SOURCE TEXT

Pemmerl of UC Funds expects that his firm will be very active in pursuing deals that may require alternative solutions.

“There will be some additional extending and pretending [when maturities hit], but the other side of that coin is that you can’t extend and pretend forever,” he says. “It just depends what banking institution that borrowers are dealing with, because not all [institutions] will have that flexibility to just continue to carry those assets on the books.”

Other sources, however, aren’t convinced that these distressed loans are actually at the end of the line, maturities notwithstanding.

“A lot of people think 2025 will be the year that banks really clamp down and start kicking a lot of these deals out of their portfolios, but that may not be the case for two reasons,” notes Fish. 

“If they kick these loans out, where is the loan growth going to come from? They’re a lot less sure about putting new money out than they were a few years ago, so those loans may be stickier than people think. Also, we’re seemingly headed into less of a regulatory environment with the new administration,” adds Fish.

Lucca points out that the narrative of massive impending debt maturities has been around for a couple years now and has yet to generate major turmoil, at least in his shop.

“Deals that were originated in 2021-2022 were underwritten with a large cushion, not to actual rates, which is common among banks, which is why the distress there is less pronounced than people might think,” he explains.

Will Equity Follow Suit?

There’s no question that commercial debt providers are ready to go to work in 2025 and see some market conditions working in their favor. But what about the equity side of the market?

TASK LIST
1 - According to the passage on commercial lending, why does Lucca say distress in deals originated in 2021-2022 is less pronounced than people might think?
2 - Carry on the passage on commercial lending from its last sentence, in the same style.

DATA UNDER STUDY
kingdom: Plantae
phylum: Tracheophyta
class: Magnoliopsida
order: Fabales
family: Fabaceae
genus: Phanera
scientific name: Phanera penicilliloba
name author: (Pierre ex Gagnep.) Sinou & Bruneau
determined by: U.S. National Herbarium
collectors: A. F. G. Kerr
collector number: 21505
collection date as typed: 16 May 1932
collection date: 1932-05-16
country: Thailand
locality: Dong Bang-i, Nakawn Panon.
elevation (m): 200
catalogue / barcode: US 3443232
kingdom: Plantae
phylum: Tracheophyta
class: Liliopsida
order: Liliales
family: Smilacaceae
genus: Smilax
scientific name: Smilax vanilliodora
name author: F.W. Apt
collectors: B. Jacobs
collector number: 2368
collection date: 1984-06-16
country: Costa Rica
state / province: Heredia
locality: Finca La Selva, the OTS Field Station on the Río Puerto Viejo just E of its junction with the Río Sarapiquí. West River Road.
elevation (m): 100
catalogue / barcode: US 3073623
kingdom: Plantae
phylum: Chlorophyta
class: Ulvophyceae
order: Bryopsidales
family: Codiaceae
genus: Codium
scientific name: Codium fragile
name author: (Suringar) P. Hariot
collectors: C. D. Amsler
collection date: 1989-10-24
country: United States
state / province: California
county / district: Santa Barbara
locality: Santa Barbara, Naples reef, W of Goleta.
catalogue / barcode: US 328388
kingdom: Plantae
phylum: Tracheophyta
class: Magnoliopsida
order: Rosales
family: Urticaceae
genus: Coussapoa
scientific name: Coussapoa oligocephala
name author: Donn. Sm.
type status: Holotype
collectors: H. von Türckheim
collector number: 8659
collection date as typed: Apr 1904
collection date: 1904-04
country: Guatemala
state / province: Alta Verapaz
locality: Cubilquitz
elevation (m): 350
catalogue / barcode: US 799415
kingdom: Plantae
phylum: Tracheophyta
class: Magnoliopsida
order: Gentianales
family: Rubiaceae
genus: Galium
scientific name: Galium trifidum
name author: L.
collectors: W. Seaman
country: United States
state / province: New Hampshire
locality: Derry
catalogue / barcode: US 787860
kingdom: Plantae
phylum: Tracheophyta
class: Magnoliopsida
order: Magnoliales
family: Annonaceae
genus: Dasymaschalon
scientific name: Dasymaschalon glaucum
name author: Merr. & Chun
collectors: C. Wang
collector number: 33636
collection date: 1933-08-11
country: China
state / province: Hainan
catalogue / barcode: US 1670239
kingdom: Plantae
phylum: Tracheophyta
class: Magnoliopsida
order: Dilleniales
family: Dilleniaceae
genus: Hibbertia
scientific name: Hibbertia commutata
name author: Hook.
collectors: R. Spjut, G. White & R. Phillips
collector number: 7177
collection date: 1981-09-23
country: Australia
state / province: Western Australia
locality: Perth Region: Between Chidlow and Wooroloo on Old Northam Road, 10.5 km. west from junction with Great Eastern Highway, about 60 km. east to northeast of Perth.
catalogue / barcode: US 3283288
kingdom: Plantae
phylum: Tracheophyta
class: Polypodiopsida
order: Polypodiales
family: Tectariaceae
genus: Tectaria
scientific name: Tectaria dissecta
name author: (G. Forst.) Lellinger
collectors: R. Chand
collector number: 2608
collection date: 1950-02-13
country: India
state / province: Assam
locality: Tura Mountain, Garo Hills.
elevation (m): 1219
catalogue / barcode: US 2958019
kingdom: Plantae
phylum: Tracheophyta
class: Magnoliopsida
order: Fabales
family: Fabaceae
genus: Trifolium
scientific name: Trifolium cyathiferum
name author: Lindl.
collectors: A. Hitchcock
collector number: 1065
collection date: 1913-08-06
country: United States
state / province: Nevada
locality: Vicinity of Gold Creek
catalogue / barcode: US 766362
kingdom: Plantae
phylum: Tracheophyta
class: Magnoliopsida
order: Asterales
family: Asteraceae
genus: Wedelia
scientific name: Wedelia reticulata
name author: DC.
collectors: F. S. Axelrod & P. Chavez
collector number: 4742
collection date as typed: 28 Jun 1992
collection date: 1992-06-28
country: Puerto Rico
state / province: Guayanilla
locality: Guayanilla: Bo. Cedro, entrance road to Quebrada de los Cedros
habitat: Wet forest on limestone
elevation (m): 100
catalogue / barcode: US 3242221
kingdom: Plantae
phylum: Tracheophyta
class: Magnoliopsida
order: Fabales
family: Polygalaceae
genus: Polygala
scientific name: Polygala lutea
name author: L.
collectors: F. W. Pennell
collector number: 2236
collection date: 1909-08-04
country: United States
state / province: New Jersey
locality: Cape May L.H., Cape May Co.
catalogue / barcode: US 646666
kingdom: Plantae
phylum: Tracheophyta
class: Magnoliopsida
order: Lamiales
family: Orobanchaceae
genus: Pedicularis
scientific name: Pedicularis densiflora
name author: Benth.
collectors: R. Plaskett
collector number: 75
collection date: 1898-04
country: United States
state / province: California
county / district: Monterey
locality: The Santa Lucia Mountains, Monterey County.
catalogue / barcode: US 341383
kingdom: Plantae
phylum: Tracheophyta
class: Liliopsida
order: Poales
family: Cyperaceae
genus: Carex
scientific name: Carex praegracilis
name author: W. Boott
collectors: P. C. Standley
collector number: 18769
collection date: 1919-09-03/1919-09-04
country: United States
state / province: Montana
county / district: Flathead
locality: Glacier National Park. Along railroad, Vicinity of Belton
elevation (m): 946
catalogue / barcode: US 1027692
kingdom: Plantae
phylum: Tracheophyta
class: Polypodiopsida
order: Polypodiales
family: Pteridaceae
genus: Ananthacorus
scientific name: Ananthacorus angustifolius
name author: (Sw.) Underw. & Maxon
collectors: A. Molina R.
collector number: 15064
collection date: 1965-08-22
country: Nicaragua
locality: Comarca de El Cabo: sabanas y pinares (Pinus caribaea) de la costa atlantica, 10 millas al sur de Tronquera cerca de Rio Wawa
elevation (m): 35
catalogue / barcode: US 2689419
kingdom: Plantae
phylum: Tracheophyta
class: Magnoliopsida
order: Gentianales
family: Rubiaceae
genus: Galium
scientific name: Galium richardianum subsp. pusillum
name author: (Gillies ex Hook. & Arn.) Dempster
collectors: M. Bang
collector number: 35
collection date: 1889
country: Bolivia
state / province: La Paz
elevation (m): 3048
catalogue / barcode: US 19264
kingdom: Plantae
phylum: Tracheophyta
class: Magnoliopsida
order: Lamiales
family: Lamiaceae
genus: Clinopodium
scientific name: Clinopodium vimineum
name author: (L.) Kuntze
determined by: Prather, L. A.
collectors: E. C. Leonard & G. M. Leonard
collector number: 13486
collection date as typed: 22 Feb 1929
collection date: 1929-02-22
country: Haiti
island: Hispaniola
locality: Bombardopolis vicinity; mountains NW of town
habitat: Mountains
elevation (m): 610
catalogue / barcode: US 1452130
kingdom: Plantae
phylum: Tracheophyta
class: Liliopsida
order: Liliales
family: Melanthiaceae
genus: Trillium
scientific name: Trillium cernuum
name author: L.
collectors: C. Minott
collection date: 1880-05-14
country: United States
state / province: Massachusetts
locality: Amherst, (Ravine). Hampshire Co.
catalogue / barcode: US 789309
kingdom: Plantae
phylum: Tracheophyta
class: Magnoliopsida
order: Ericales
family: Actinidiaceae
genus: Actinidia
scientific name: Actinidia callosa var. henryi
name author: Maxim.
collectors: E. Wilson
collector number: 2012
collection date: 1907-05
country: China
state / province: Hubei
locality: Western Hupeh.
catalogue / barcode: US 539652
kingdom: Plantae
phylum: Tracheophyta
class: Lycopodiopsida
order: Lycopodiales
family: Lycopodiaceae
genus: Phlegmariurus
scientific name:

YOUR WRITTEN ANSWERS
1 - Those deals were underwritten with a large cushion rather than to actual rates.

2 -
For much of the past two years, equity providers have had the luxury of being able to be patient and selective. They have let the deals come to them, but sources say that too is starting to shift. 

“On the equity side, groups that have raised funds to deploy into real estate are still sitting on a lot of dry powder but choosing investment wisely,” says Shope of BWE. “There’s a lot of opportunity to be picky, and many top-tier equity players are choosing the best opportunities and deferring the weaker ones to the rest of the market.”

“A lot of smart people started stockpiling equity because they foresaw a need, which is ever-apparent today,” notes Pemmerl of UC Funds. “But the dry powder has been sitting on the sidelines and wants to go to work and transact. The private equity funds that grease commercial transactions can’t and won’t sit idle forever.”

Corbett of Cushman & Wakefield points out that debt providers and arrangers would not feel so confident about their 2025 prospects if equity sources were showing a desire to cautiously re-engage.

“It’s tough to imagine that debt markets can feel positive if there’s not a counterpart — the equity side. So that [positive sentiment on the debt side] must be emblematic of similar traction on the equity side,” she reasons. “We’re also starting to see an easing in fund flow pressure, which is a driving force in an equity market that already has a lot of dry powder.”

Regarding the capital markets as a whole, Corbett is hesitant to anoint 2025 as a hockey stick-type recovery (almost no growth to rapid growth). Like other sources, she acknowledges that issues with seller motivation and bid-ask spreads are not fully resolved with regard to greasing the skids in the acquisitions market. 

In addition, she sees a continued bifurcation of liquidity and demand among the core asset classes of commercial real estate, with multifamily and industrial deals once again likely to command the most attention.